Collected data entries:
____________
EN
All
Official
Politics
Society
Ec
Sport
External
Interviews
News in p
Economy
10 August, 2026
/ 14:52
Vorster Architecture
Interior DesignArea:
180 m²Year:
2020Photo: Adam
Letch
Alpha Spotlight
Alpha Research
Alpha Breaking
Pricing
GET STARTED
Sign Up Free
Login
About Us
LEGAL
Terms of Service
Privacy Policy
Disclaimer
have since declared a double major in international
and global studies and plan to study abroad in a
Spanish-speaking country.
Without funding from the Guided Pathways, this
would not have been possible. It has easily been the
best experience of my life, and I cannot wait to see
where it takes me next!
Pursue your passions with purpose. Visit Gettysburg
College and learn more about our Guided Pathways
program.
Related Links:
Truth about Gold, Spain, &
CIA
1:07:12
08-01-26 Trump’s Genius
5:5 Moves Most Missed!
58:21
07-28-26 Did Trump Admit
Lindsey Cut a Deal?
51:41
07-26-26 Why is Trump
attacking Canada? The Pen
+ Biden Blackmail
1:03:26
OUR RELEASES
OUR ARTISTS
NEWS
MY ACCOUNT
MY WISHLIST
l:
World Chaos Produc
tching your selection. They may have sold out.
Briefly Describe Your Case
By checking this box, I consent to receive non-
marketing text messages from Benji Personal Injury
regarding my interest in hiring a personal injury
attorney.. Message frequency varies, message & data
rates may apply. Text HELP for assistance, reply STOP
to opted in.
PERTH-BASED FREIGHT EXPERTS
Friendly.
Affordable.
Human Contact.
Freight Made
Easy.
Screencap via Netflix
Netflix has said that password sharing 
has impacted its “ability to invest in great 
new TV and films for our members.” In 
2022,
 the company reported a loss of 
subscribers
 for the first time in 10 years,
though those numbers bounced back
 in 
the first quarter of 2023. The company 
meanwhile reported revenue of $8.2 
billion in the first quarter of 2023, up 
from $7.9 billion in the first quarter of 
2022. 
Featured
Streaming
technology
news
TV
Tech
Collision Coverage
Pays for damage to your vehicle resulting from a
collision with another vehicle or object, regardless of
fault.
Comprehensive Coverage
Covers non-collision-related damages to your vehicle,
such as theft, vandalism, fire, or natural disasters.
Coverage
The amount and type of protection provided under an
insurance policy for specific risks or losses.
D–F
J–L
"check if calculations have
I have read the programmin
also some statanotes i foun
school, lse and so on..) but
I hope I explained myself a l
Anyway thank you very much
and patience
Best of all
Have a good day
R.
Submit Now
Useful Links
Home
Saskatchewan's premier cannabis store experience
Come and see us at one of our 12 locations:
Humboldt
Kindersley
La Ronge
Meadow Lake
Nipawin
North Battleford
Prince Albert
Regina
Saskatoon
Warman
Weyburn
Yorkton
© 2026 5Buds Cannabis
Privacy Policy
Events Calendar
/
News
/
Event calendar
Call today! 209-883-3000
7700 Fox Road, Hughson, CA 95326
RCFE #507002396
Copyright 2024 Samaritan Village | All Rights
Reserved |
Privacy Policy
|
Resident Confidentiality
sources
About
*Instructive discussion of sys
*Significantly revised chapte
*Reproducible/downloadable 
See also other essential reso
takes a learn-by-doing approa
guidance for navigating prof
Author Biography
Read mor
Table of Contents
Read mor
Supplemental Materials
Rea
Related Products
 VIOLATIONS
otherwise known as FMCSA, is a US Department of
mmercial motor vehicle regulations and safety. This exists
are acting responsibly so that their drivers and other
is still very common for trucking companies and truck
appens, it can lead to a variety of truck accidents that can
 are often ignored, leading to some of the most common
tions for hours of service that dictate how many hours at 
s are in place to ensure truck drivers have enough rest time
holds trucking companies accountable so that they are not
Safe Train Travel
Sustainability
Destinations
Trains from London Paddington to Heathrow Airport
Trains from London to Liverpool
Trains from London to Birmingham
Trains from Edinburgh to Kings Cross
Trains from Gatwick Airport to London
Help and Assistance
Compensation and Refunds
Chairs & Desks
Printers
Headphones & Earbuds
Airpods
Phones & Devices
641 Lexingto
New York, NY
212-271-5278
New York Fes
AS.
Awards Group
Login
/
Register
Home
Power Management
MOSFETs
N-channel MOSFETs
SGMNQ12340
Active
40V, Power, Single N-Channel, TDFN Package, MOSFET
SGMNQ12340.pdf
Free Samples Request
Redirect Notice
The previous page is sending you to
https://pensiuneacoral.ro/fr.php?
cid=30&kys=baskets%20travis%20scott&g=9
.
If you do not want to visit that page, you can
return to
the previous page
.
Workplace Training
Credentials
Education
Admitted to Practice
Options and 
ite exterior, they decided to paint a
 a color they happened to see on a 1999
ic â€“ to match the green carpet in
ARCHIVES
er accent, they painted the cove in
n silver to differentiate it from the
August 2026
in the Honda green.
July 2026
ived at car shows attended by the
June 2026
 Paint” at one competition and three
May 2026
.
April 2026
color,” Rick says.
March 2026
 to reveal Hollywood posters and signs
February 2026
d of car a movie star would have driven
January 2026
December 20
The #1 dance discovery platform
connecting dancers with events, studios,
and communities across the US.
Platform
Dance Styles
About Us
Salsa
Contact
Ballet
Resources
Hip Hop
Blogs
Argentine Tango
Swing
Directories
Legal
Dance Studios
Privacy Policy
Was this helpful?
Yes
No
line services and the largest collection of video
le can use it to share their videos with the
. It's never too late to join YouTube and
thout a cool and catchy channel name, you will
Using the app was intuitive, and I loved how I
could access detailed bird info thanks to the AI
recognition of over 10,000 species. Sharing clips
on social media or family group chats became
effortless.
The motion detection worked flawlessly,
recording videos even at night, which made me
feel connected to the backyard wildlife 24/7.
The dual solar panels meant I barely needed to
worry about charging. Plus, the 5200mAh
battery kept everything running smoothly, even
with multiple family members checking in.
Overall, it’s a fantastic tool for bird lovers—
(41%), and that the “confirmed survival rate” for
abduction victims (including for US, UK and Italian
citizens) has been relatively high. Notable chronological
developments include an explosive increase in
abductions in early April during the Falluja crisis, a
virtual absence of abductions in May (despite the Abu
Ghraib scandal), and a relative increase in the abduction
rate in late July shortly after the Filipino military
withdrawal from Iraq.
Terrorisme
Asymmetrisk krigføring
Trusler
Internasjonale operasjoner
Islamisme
____________
- _YOUR ASSIGNMENT_:
Only lines with the word "experience" go in the answer. Take them all from the entries above.

- _OUTPUT OF THE EXERCISE_:
best experience of my life, and I cannot wait to see
Saskatchewan's premier cannabis store experience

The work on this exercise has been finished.